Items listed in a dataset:
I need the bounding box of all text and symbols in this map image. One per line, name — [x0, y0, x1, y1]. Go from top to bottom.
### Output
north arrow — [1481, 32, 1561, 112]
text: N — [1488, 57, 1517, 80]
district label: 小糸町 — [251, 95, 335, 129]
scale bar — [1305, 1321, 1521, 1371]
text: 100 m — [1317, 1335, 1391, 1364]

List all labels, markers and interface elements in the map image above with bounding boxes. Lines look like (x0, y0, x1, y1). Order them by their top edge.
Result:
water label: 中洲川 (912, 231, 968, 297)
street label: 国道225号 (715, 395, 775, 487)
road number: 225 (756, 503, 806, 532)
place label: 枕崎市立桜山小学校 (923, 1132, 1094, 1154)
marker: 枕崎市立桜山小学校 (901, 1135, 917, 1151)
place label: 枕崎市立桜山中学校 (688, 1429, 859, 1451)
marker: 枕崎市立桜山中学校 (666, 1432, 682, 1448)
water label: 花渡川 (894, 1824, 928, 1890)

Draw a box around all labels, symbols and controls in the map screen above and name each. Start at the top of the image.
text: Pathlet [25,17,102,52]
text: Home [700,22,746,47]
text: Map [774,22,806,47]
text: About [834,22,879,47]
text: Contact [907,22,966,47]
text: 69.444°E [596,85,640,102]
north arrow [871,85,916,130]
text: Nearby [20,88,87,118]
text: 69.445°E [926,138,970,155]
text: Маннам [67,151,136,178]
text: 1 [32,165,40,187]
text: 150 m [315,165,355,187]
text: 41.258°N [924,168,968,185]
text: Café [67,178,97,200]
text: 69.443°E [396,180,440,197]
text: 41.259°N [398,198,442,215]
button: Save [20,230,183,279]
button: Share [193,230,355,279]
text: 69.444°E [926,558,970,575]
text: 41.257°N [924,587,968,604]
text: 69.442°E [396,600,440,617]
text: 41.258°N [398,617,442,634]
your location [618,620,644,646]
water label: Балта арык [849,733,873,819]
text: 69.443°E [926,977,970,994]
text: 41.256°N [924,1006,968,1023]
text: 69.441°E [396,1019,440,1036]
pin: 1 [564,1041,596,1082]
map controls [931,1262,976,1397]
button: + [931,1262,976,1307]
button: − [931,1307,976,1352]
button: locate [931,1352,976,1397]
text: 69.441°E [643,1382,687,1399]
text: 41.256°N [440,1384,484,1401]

- Required action -
Show every line in the entries above that contains the string "bounding".

- Output of the task -
I need the bounding box of all text and symbols in this map image. One per line, name — [x0, y0, x1, y1]. Go from top to bottom.
List all labels, markers and interface elements in the map image above with bounding boxes. Lines look like (x0, y0, x1, y1). Order them by their top edge.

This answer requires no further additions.